Click here to view information on the PIAAC U.S. 2012 restricted data files page ›
Synthetic Restricted Data Files: The U.S. PIAAC synthetic restricted use file (S-RUF) is available to researchers outside the U.S. to prepare computer code for the analysis of PIAAC data on the U.S. restricted use file (RUF). The U.S. RUF contains some variables that are not included in the US international PUF as well as data for some international variables at greater levels of disaggregation than available in the PUF. The structure of the S-RUF is similar to that of the actual restricted use file (RUF) to allow researchers to develop and test computer code for analytical routines. As the data on the S-RUF is synthetic, no conclusions can be drawn from the output generated.

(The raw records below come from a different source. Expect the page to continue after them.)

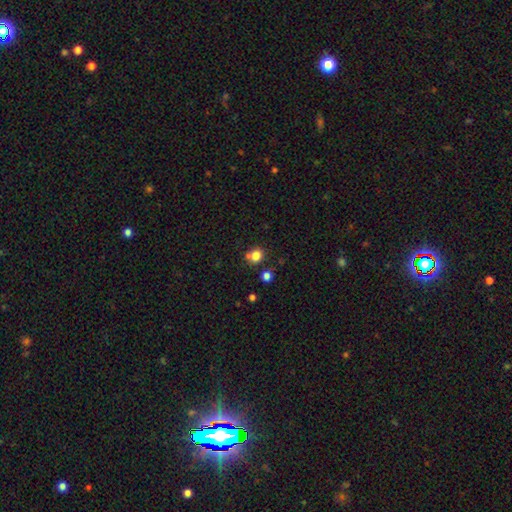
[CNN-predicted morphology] A smooth galaxy with no disk features (80%) that is round (78%). Merging: none (69%).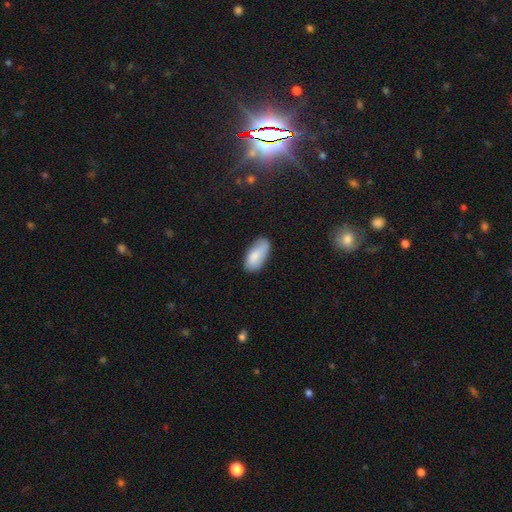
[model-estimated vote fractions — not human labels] This is clearly a smooth galaxy (81%). How rounded: clearly in between (92%). Merging: likely none (68%).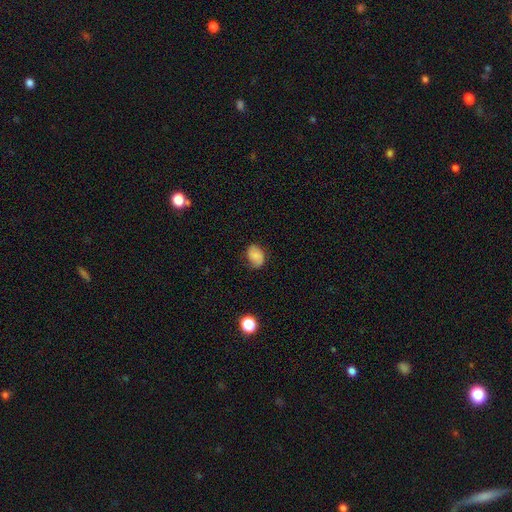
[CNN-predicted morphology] Overall: smooth (73%). How rounded: in between (68%; round 31%). Merging: none (63%; minor disturbance 27%).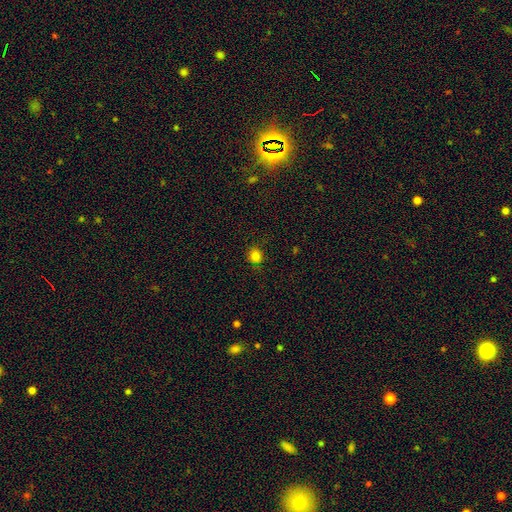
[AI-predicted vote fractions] Smooth or featured: smooth — 82% (star or artifact — 14%)
How rounded: round — 78% (in between — 21%)
Merging: none — 85% (minor disturbance — 11%)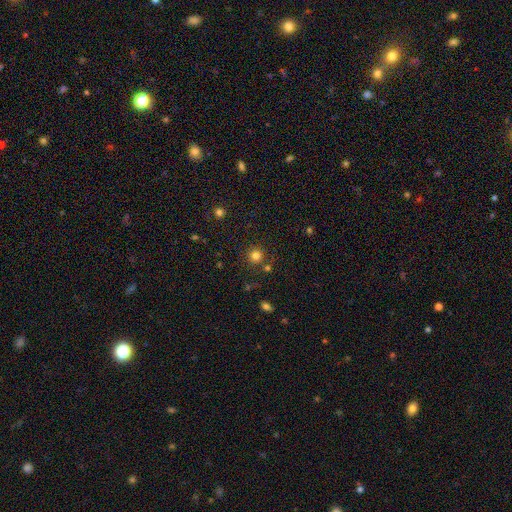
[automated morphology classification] A smooth galaxy with no disk features (79%) that is round (94%).

Vote fractions:
- Smooth or featured? smooth: 79% / star or artifact: 15% / featured or disk: 6%
- How rounded? round: 94% / in between: 5% / cigar-shaped: 1%
- Merging? none: 82% / minor disturbance: 8% / merger: 7% / major disturbance: 3%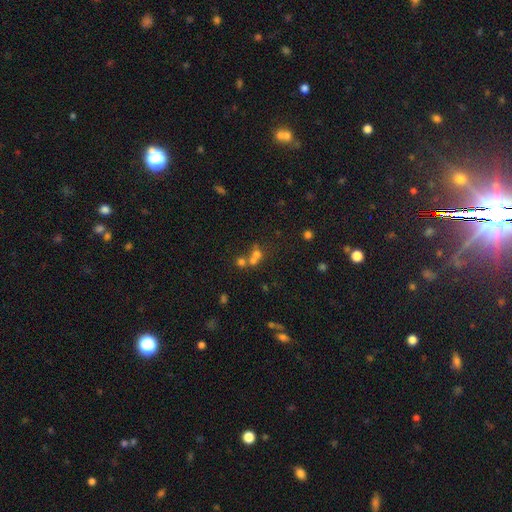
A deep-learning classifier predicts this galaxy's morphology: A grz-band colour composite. It shows a smooth galaxy with no disk features (53%) that is round (77%). Merging: merger (52%).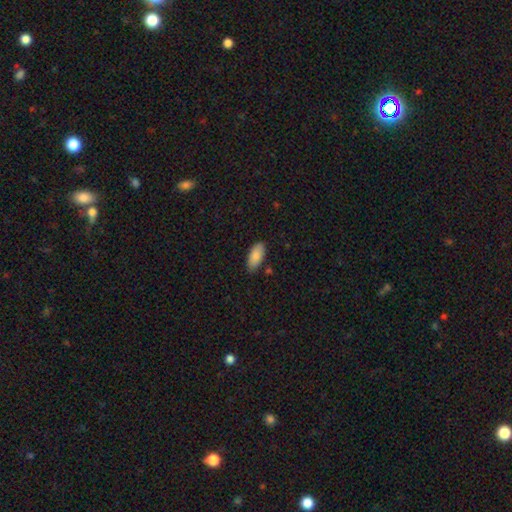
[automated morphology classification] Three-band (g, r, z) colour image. It shows a smooth galaxy with no disk features (86%) that is in between round and cigar-shaped (91%). Merging: none (83%).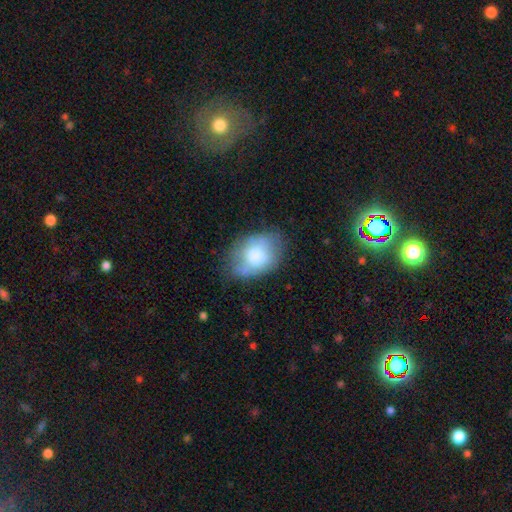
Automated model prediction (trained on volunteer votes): smooth 68%, featured or disk 24%, star or artifact 8%. Down the decision tree: how rounded — in between (76%); merging — none (60%).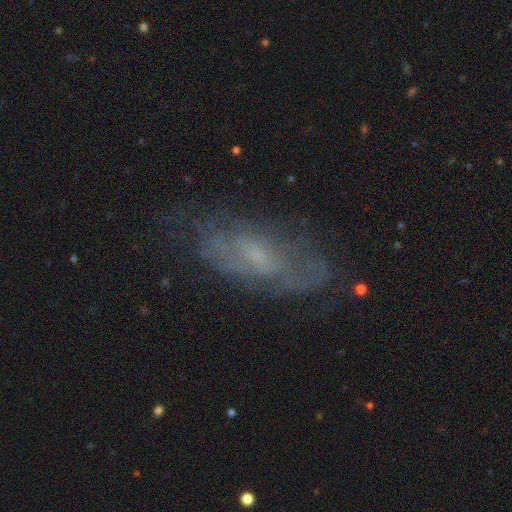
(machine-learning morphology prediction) featured or disk 57%, smooth 32%, star or artifact 10%. Down the decision tree: edge-on disk — no (85%); merging — none (60%).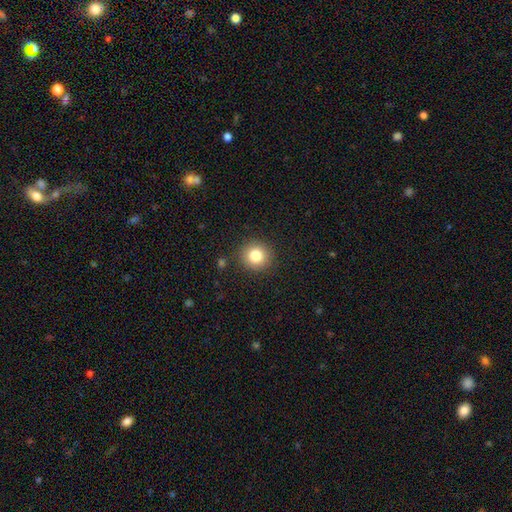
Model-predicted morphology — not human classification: The model was most divided on "smooth or featured": smooth: 81%, star or artifact: 11%, featured or disk: 8%. More confident: how rounded — round (92%); merging — none (89%).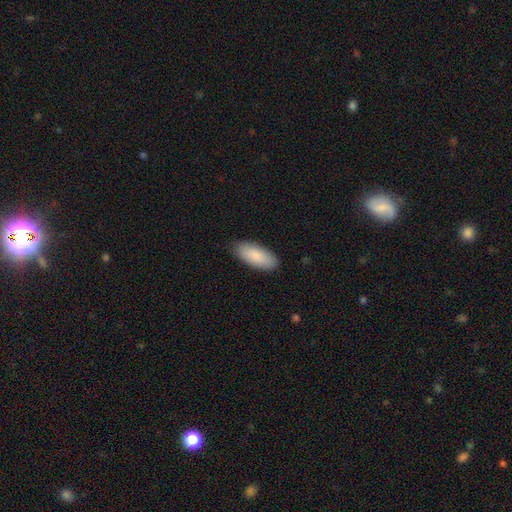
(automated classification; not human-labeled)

Researchers wishing to run analysis on the actual U.S. RUF are able to submit their SAS, SPSS, or Stata code to firstname.lastname@example.org, where the requested analyses will be run using on the real U.S. RUF. The output will undergo a confidentiality review and will be returned to the researcher after approval.
Click here to access the PIAAC U.S. synthetic restricted data files ›
International Data Files and Resources
- PIAAC international database (in SPSS and SAS formats)
- International codebook and data compendia
- International technical report (Round 1 and Round 2)
Australia Public Data Files: To access the Australian Public Use File, please write to email@example.com
Trend Data Files and Resources
IALS (1994-1998), ALL(2003-2008)
Rescaled public-use micro data files from the International Adult Literacy Survey (IALS) and the Adult Literacy and Lifeskills Survey (ALL) are available from Statistics Canada. These data files have rescaled literacy scores (IALS and ALL) and rescaled numeracy scores (ALL) that can be used in trend analysis with PIAAC scores. The rescaled public-use files for IALS and ALL that include data from all of the countries that participated in these surveys can be requested from Statistics Canada by emailing firstname.lastname@example.org. The request should specify "rescaled public-use data files for IALS (1994-1998) and ALL (2003-2008)". The files will be available for download after one signs a license.
International Log Files
Log Files (PIAAC 2012 Round 1 countries)
The Log Files contain a record of the interactions between respondents and the PIAAC computer testing application during the course of the assessment. They are useful for better understanding test-taking behavior and the strategies and processes followed by respondents in responding to test items. Individual records can be matched with corresponding background and cognitive response data available in the PIAAC PUFs using the SEQID variable. Resources available include:
• Public use files containing log data from the PIAAC cognitive assessments
• Full documentation of the contents of the files
• Customized data analysis tool, the PIAAC LogDataAnalyzer
PIAAC log file data is available for 18 countries that participated in the first round of the PIAAC study (PIAAC 2012) including the United States.